Now to prove \[A\cup \left( B'\cap C' \right)=\left( A\cup B' \right)\cap \left( A\cup C' \right)\]
Consider a Venn diagram of set A, B, C and universal set U.
To find the region which represent the set \[A\cup \left( B'\cap C' \right)\]in the above Venn diagram,
First perform the operation inside parenthesis:
Now, find the region of set \[B'\cap C'\].
The complement of set Bcontaining all the elements of U which are not in B.
Regions II, III, V and VI together represents set B.
Then removing these regions from universal set U (containing all the regions), the left part is complement of set B.
So, regions I, IV, VII and VIII represents the set\[B'\].
Similar way,
Regions IV, V, VI, and VII together represent set C.
Then removing these regions from universal set U (containing all the regions), the left part is complement of set C.

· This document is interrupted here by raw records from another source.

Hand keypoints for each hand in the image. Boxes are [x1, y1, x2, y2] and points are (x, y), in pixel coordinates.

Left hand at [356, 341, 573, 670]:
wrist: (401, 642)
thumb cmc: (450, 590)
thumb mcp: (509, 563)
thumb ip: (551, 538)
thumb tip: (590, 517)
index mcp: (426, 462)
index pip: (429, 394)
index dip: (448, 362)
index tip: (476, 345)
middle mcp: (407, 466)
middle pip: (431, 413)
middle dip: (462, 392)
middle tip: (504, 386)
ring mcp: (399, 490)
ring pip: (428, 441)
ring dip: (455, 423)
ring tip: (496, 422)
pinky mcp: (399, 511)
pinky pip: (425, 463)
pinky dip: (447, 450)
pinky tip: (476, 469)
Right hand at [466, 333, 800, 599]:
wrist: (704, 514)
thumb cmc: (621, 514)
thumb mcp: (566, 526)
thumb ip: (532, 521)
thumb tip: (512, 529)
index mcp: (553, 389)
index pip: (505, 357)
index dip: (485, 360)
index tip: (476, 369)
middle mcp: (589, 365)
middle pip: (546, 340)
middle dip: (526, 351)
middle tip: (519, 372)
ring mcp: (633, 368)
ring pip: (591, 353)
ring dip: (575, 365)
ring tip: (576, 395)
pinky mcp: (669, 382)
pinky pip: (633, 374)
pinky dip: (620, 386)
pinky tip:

So, regions I, II, III and VIII represents the set\[C'\].
Then, intersection\[B'\cap C'\] represented by the common regions of both the sets, which are I and VIII.
Now, set A is represented by the regions I, II, IV and V.
Then,\[A\cup \left( B'\cap C' \right)\]is represented by union of the regions of the set A and set\[B'\cap C'\].
So, regions I, II, IV, V and VIII represent the set\[A\cup \left( B'\cap C' \right)\].
Now, to find the set\[\left( A\cup B' \right)\cap \left( A\cup C' \right)\].
First perform operation inside parenthesis:
So, set\[A\cup B'\]is represented by I, II, IV, V, VII and VIII and set\[A\cup C'\]is represented by
I, II, III, IV, V and VIII.
Then, their intersection \[\left( A\cup B' \right)\cap \left( A\cup C' \right)\] is represented by I, II, IV, V and VIII.
Since, set\[A\cup \left( B'\cap C' \right)\]is represented by regions I, II, IV, V and VIII and also the set\[\left( A\cup B' \right)\cap \left( A\cup C' \right)\]represented by regions I, II, IV, V and VIII.
So, they are equal for any sets A, B and C.
i.e.\[A\cup \left( B'\cap C' \right)=\left( A\cup B' \right)\cap \left( A\cup C' \right)\]
\[A\cup \left( B'\cap C' \right)=\left( A\cup B' \right)\cap \left( A\cup C' \right)\]for any set A, B and C. Hence, it is a theorem.